» **TEXT TO READ**
[START]
Charles H. Zimmerman
Charles H. “Charlie” Zimmerman (1908 –1996) was an innovative designer of revolutionary research facilities, unconventional aircraft, and advanced flying vehicles. He was an expert in the field of stability and control of aircraft, as well as in flight dynamics. In addition to his aeronautical contributions, Zimmerman also participated in early studies that stimulated the NACA research on spaceflight. He became a participant in Project Mercury and led advanced studies of vertical takeoff and landing (VTOL) aircraft.
Zimmerman joined the staff of the NACA Langley Memorial Aeronautical Laboratory in 1929 after graduating from the University of Kansas with a bachelor of science degree in electrical engineering. He later received a master of science degree in aeronautical engineering from the University of Virginia in 1954.
His initial assignments at Langley in the 1930s consisted of wind-tunnel and analytical studies at the 5-Foot Vertical Wind Tunnel (which Zimmerman designed in 1929), to investigate aircraft spins, which had become a frequent factor in fatal airplane accidents. The facility could simulate the spinning motions of models affixed to a balance that measured air loads during the simulated spin. However, this testing approach proved to have numerous limitations, and Zimmerman was assigned the task of developing a more capable free-spinning 15-ft spin tunnel, in which hand-launched models were used to study the characteristics of spins and spin recovery in a much more efficient and informative manner. He provided the basic design of the facility and its operational procedures, which have been followed in Langley’s follow-on 20-ft Spin Tunnel operations to the present day. Also, in the early 1930s, Zimmerman continued his interest in the applications of free-flying models by designing a proof-of-concept 5-ft wind tunnel for studies of dynamic stability and control in conventional flight. The success of this facility in 1937 led to the design and construction of the larger Langley 12-Foot Free-Flight Tunnel in 1939. The free-flight testing technique was later transferred in 1958 to the Langley Full-Scale Tunnel, where it was used until the closure of that facility in 2009.
[END]
» **MATERIAL PROVIDED**
[START]
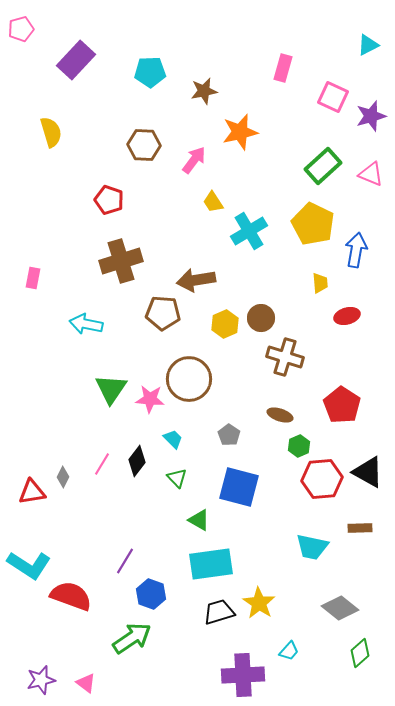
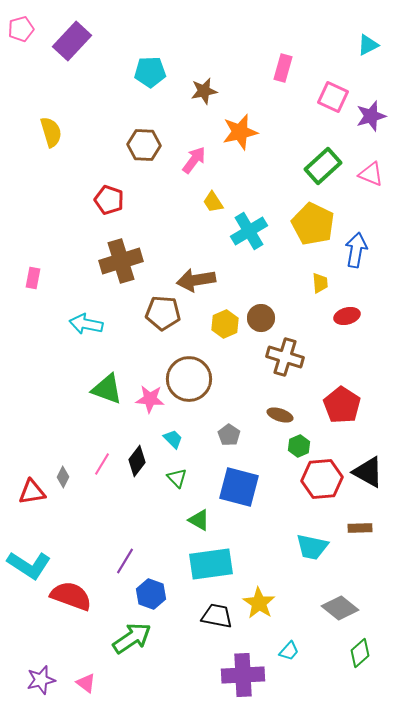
purple rectangle at (76, 60): moved 4 px left, 19 px up
green triangle at (111, 389): moved 4 px left; rotated 44 degrees counterclockwise
black trapezoid at (219, 612): moved 2 px left, 4 px down; rotated 28 degrees clockwise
[END]
» **EXERCISE BRIEF**
Reproduce everything from "Charles H. Zimmerman" down to "Virginia in 1954." in the Charles H. Zimmerman text, renaming "aircraft" to "airplanes" wherever it appears.

» **TASK OUTPUT**
Charles H. Zimmerman
Charles H. “Charlie” Zimmerman (1908 –1996) was an innovative designer of revolutionary research facilities, unconventional airplanes, and advanced flying vehicles. He was an expert in the field of stability and control of airplanes, as well as in flight dynamics. In addition to his aeronautical contributions, Zimmerman also participated in early studies that stimulated the NACA research on spaceflight. He became a participant in Project Mercury and led advanced studies of vertical takeoff and landing (VTOL) airplanes.
Zimmerman joined the staff of the NACA Langley Memorial Aeronautical Laboratory in 1929 after graduating from the University of Kansas with a bachelor of science degree in electrical engineering. He later received a master of science degree in aeronautical engineering from the University of Virginia in 1954.